Warning 1: There are quite some 'fishhooks' in the above program and sadly instructables (and other websites) have a tendency to sometimes see those as html code. I have checked thoroughly if the code is OK and I think it is. However, it is best to check the code that I will link to in my next step.

Warning 2: When I wanted to display the values found by the BMP180, I initially grabbed a two wire LCD interface that I had build with a 164 Shift Register as I had that available. I subsequently tried to figure out for several hours why I wasnt getting any decent read out. In fact, the read out didnt change wether I connected the BMP180 or not. After many many trials I started to suspect my display interface and decided to hook up an I2C LCD. That worked like a charm. The LiquidCrystal_I2C from Francisco Malpertida doesn't work on the Attiny85. I used the classic LiquidCrystal_I2C that is adapted by Bro Hogan to work on the Attiny85 as well. He did that by changing the line:

#include <Wire.h> into #if defined(__AVR_ATtiny85__) || (__AVR_ATtiny2313__) #include "TinyWireM.h"

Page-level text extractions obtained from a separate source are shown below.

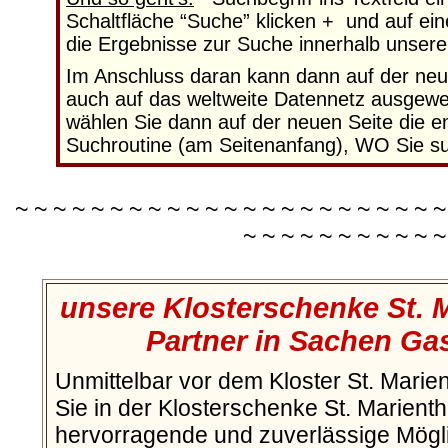
Schaltfläche “Suche” klicken + und auf ei
die Ergebnisse zur Suche innerhalb unser
Im Anschluss daran kann dann auf der neu
auch auf das weltweite Datennetz ausgewei
wählen Sie dann auf der neuen Seite die 
Suchroutine (am Seitenanfang), WO Sie su
~ ~ ~ ~ ~ ~ ~ ~ ~ ~ ~ ~ ~ ~ ~ ~ ~ ~ ~ ~ ~ ~ ~
~ ~ ~ ~ ~ ~ ~ ~ ~ ~ ~
unsere Klosterschenke St. 
Partner in Sachen Ga
Unmittelbar vor dem Kloster St. Marien
Sie in der Klosterschenke St. Marienth
hervorragende und zuverlässige Möglic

// include this if ATtiny85 or ATtiny2313

#else

#include <Wire.h> // original lib include #endif

Step 1: Now We Have the BMP180, Let's Add a DHT11

Once we have that of course we need to do something practical with that.
as we used only 2 pins both for the BMP180 and the LCD (after all it is I2C) there are plenty of pins left on the Attiny85.
So let's add a DHT11 on pin PB1.

normally I would publish the code here but there are just too many "fishhooks" in the code and that is too much of a gamble, so I have added it as a file.
The connections to the Attiny are as follows:
BMP180 and LCD:
SDA=physical pin 5
SCL=physical pin 7

DHT11 to PB1=physical pin 6
The picture shows a 3 legged DHT11 breakoutboard that can be used as is. If you happen to have a bare 4 legged DHT11 you need a 10k pull up between S and +

When u use the Bro Hogan library, make sure that when you compile the code, that the compiler picks is the right library as the Bro Hogan library has the same name as the satndard library

If you so wish you could leave out the display and add the BMP180 to my Mini weather station.